Some of this discretionary power is just one part of a broader problem with our legal system. There are far more laws than any administration can possibly enforce, and far more lawbreakers than can ever be caught and prosecuted. As a result, a large majority of adult Americans have violated federal criminal law (to say nothing of state law) at some point in their lives, and could potentially be prosecuted . Undocumented immigrants are far from the only people who remain free only because of resource constraints and the exercise of executive enforcement discretion. But the immigration situation is particularly severe, because of the grave consequences of deportation, and the weakness of due process protections in the immigration enforcement system…..

Cox and Rodríguez underestimate the importance of eliminating constitutional double standards under which immigration policy has largely been exempted from constitutional constraints that apply to nearly all other government policies….

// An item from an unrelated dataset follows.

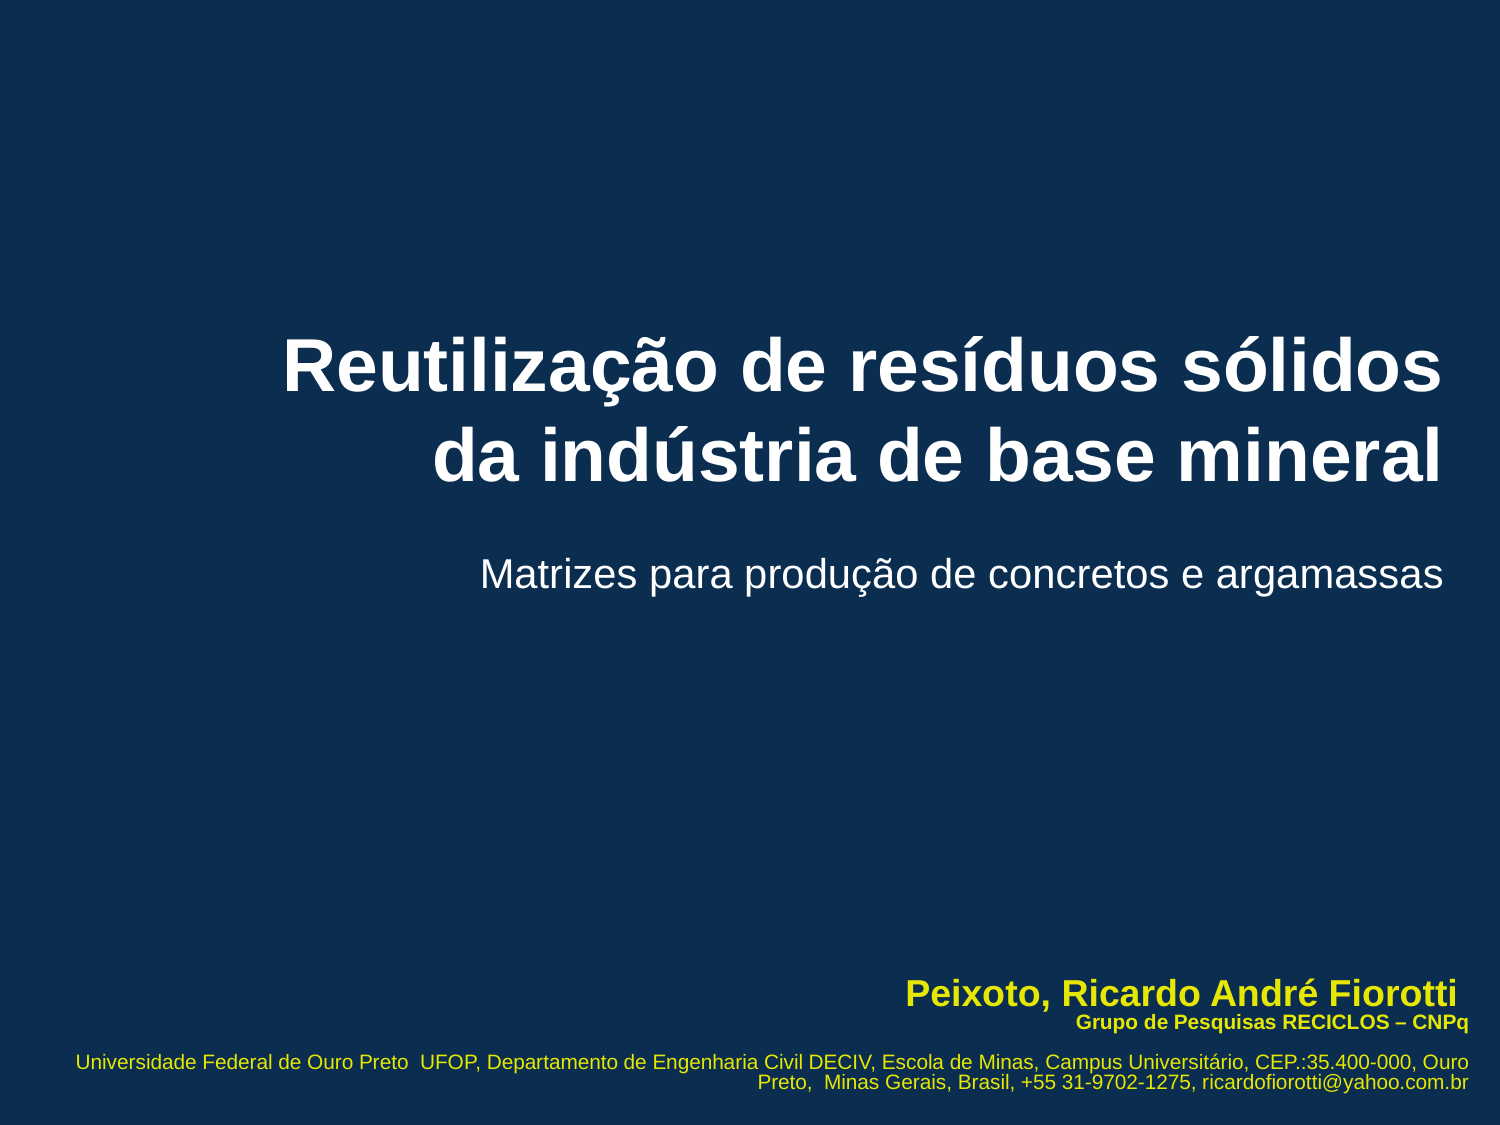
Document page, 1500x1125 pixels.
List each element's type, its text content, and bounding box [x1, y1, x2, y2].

text_box Peixoto, Ricardo André Fiorotti Grupo de Pesquisas RECICLOS – CNPq Universidade Federal de Ouro Preto UFOP, Departamento de Engenharia Civil DECIV, Escola de Minas, Campus Universitário, CEP.:35.400-000, Ouro Preto, Minas Gerais, Brasil, +55 31-9702-1275, ricardofiorotti@yahoo.com.br [46, 867, 1477, 1114]
text_box Reutilização de resíduos sólidos da indústria de base mineral Matrizes para produção de concretos e argamassas [249, 316, 1445, 646]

Cox and Rodríguez contend that Trump v. Hawaii is an aberration and a “dramatic departure from the past.” In some respects, that is true, particularly in so far as it defends the immigration double standard much more blatantly than any other recent decision. But, unfortunately, the ruling is part of a much broader pattern in which both courts and executive branch officials refuse to apply rigorous constitutional constraints to immigration policy.

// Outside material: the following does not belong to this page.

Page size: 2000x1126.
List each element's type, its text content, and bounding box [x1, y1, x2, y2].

Among other things, immigration detention and deportation are not subject to anything like the same due process constraints as other severe deprivations of liberty. This results in such horrors as toddlers “representing” themselves in deportation proceedings, because there is no right to the provision of counsel to indigent migrants facing deportation…. Weak constitutional standards play a major role in the deportation and detention state that Cox and Rodríguez refer to as the “shadow system” of immigration law.

Ending such double standards would bring immigration policy more in line with the text and original meaning of the Constitution. It also would curtail some of the worst aspects of the immigration system – including some of the worst abuses of the shadow system….

But, ultimately, broad presidential discretion to exclude migrants can only be alleviated by making it easier for them to enter legally in the first place…..

If we restricted interstate movement in the same way as immigration, there would be massive enforcement discretion and associated abuses of power with respect to the latter, as well (as indeed occurred when state governments had greater power to exclude internal migrants in the nineteenth century)….

[T]here are many ways to make incremental progress by liberalizing immigration policy at the margin. Those who seek to reduce deportation, civil liberties violations, and excessive executive discretion associated with immigration policies would do well to focus on making it easier to make it easier for immigrants to legally enter the United States in the first place.

I discuss some of the issues raised in my contribution to the symposium in greater detail in my own recent  book Free to Move: Foot Voting, Migration and Political Freedom.

I would like to thank the editors of the symposium for opportunity to contribute, and Adam and Cristina for writing an outstanding book!